Mounds View spokesman Colin Sokolowski said enrollment has been dropping steadily for years and forced the closure of two schools in 2005. He said enrollment is dropping because the district has little land for new housing and the residents are aging. Yearly losses of 250 students are common and have counteracted any previous state increases for inflation. Now that cuts in state aid seem imminent, school officials are bracing for the worst.
That’s where the survey comes in. The district will use the findings to attract families to Mounds View – although Sokolowski was careful to say the district isn’t poaching students from other districts. He said Mounds View has an 80 percent “capture rate” of students in the district; they simply want to attract students who might otherwise attend private schools or charter schools or are home schooled, he said.
The survey was conducted during one week in April. An e-mail was sent to about 5,000 parents in the seven communities served by the Mounds View district inviting them to participate in the opt-in, on-line survey. About 280 parents responded.
More than 99 percent of parents said quality teachers were the most important school district characteristic, followed by 91.5 percent who said a caring/respectful environment was important, and 94 percent that said safe schools was important.
These results were mirrored when asked about satisfaction. About 88 percent were satisfied with the quality of the teachers, 85 percent were satisfied with the respectful environment, and 93 percent were satisfied with the safety at the schools.
Sokolowski said he was very happy to see the results of the safety question.
“There’s this myth that schools are rough and unsafe and that sometimes turns people away from public schools. Our schools are safe. This survey helps us chip away at that myth,” he said.
Education funding statewide has dropped an inflation-adjusted 13 percent since 2003. In Mounds View, state education funding dropped 10 percent.

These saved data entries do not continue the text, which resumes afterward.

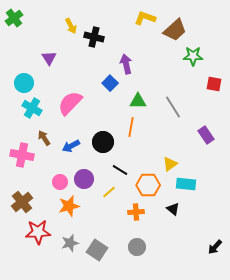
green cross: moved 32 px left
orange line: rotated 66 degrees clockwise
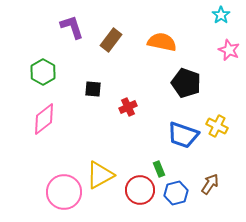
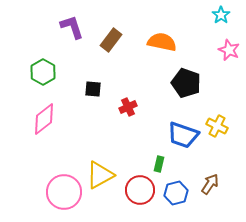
green rectangle: moved 5 px up; rotated 35 degrees clockwise
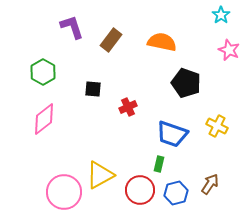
blue trapezoid: moved 11 px left, 1 px up
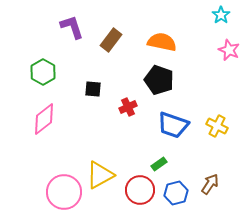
black pentagon: moved 27 px left, 3 px up
blue trapezoid: moved 1 px right, 9 px up
green rectangle: rotated 42 degrees clockwise
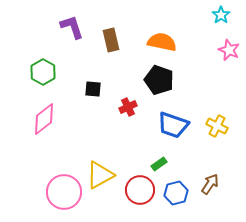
brown rectangle: rotated 50 degrees counterclockwise
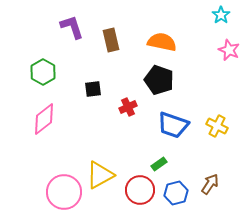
black square: rotated 12 degrees counterclockwise
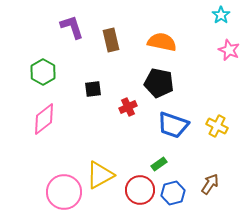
black pentagon: moved 3 px down; rotated 8 degrees counterclockwise
blue hexagon: moved 3 px left
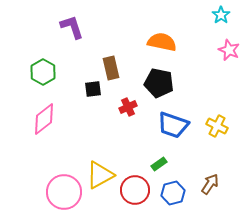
brown rectangle: moved 28 px down
red circle: moved 5 px left
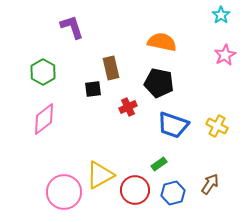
pink star: moved 4 px left, 5 px down; rotated 20 degrees clockwise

How connected a student feels to school is important to how they perform in school: connected students tend to do better on tests and drop out less. The vast majority of Mounds View parents said the teachers, curriculum, coaches and the physical environment were successful at keeping their children connected to school
With fewer dollars come fewer teachers, and thus fewer courses offered. Comparable districts in the Twin Cities offer world language instruction in middle and elementary schools. Mounds View does not. Next year, Spanish will be offered in Mounds View middle and elementary schools but the district will do so without adding any new teachers. To add Spanish instruction, family and consumer science will no longer be offered at the middle schools, and arts offerings will be downscaled. There will also be some reduction in technical education and business education.
“It was cost-neutral,” Sokolowski said.
Mounds View has its successes. Mounds View High School was one of 13 Minnesota schools to earn a silver medal as a top high school by U.S. News & World Report. The magazine analyzed more than 21,000 public high schools and awarded medals using Advanced Placement and International Baccalaureate tests as benchmarks.
This recent honor, along with the April survey and the shifts in teaching to meet parent demands, shows that Mounds View educators are doing their job.
Often we hear of school districts that are in financial or educational crisis. Think what a high-functioning district like Mounds View could do with a fully funded toolbox? Parents value quality teachers. It doesn’t make sense that Mounds View would have to cut 6.4 teachers and reorganize the classes they offer simply to add Spanish just because statewide politicians pander to a small “no new taxes” fringe.
We all benefit from a quality education. Mounds View schools, as their parent survey demonstrates, are performing to a high community satisfaction standard. We shouldn’t allow any Minnesota school to be held hostage to ideologically-driven public policy. For a strong future, all of our kids deserve better.